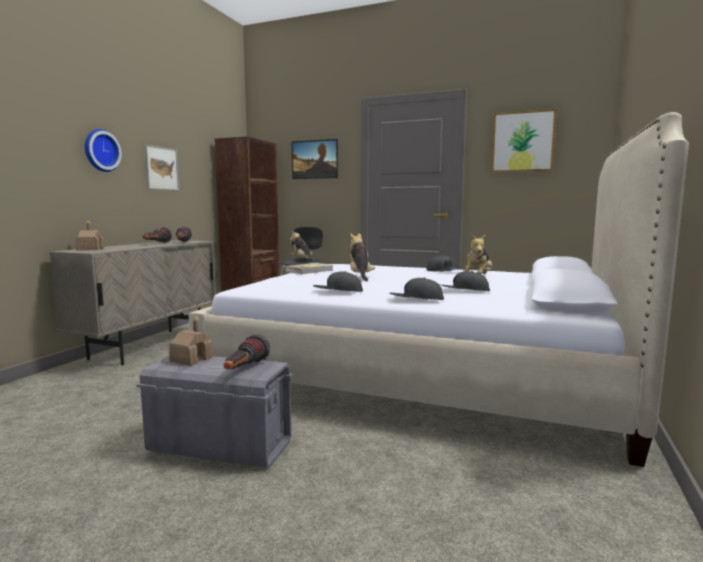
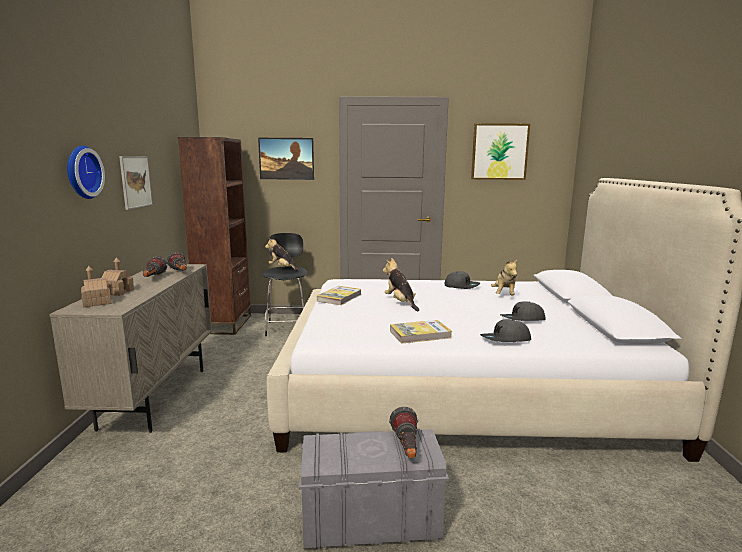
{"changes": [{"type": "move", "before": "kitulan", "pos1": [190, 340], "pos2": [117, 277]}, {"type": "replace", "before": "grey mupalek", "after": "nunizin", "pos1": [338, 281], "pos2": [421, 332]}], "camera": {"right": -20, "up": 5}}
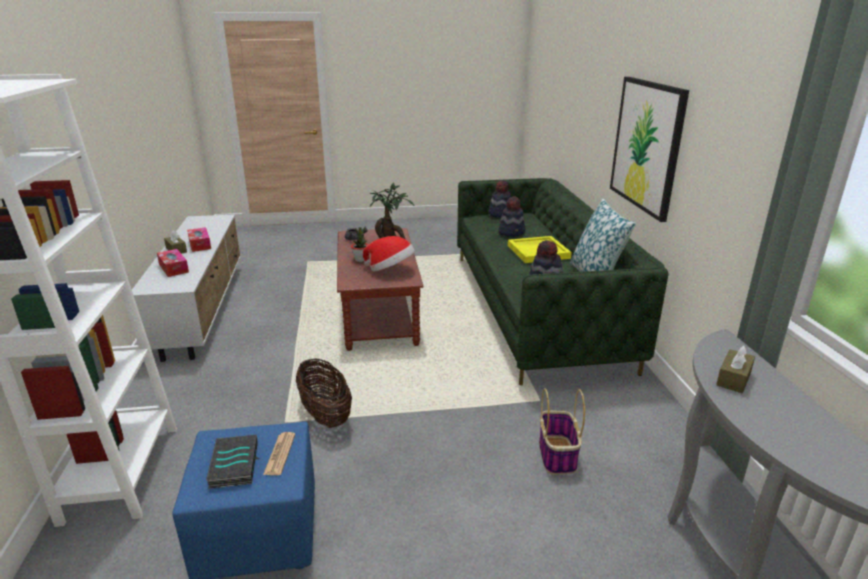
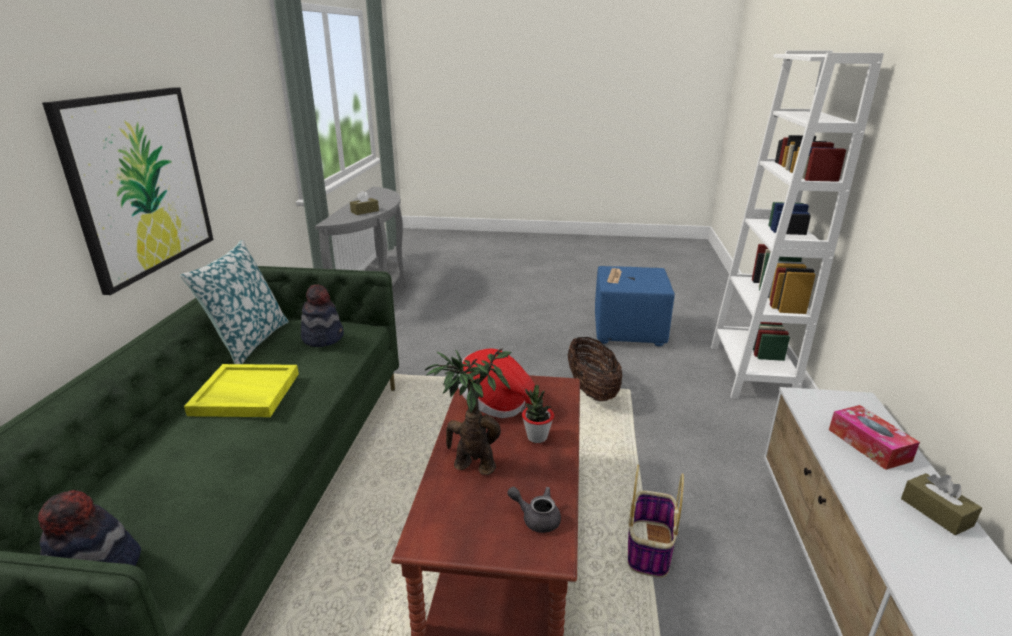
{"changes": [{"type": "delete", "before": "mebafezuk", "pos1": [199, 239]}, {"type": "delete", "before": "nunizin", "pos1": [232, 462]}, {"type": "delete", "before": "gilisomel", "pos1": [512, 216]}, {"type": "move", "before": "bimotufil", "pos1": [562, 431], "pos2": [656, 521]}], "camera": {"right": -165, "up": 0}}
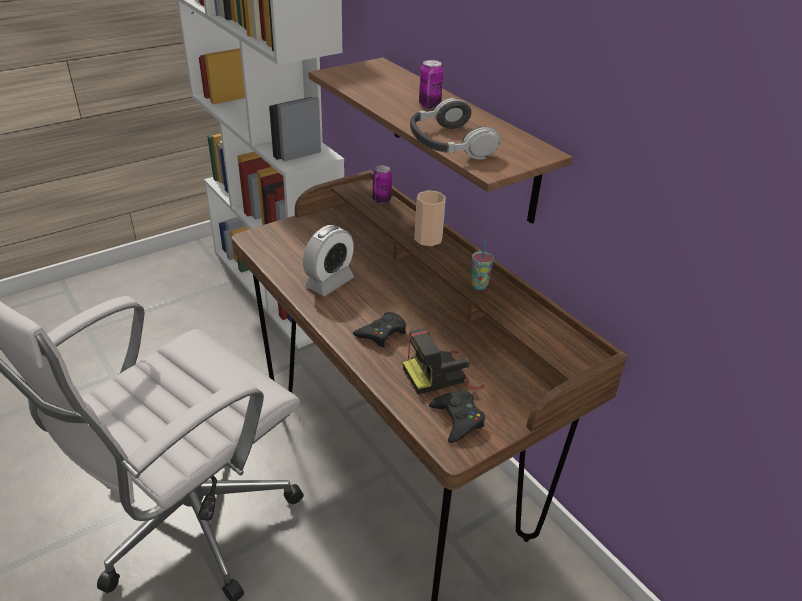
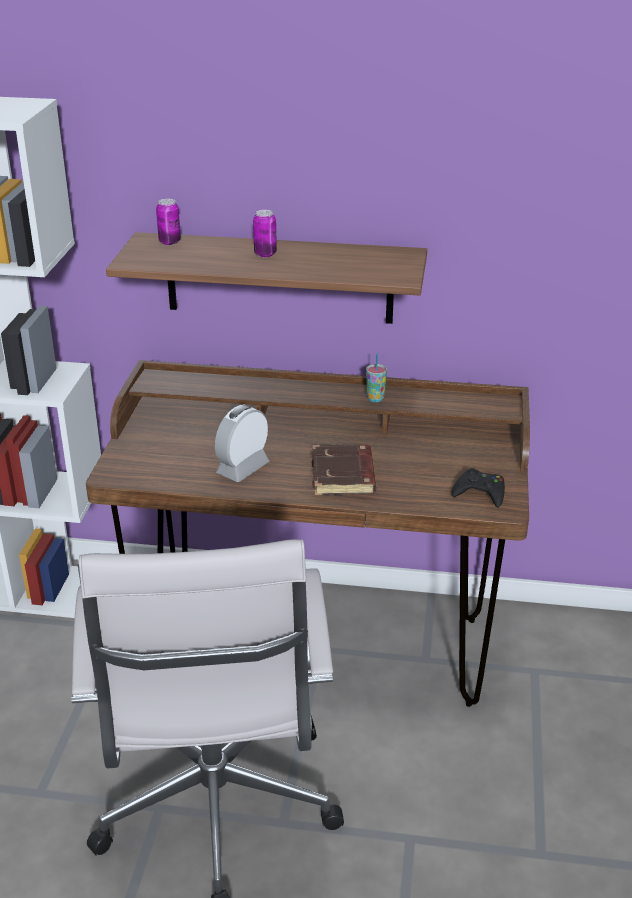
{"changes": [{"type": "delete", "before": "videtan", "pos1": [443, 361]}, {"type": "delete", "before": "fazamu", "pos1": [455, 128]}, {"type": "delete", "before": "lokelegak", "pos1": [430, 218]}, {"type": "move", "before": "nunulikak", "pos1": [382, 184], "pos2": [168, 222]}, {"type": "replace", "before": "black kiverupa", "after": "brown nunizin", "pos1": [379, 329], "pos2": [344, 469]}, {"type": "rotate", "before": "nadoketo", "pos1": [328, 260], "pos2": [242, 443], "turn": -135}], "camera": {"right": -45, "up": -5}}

==================================================

In the data, find how many lines hold the string "replace", and answer with the number only.

2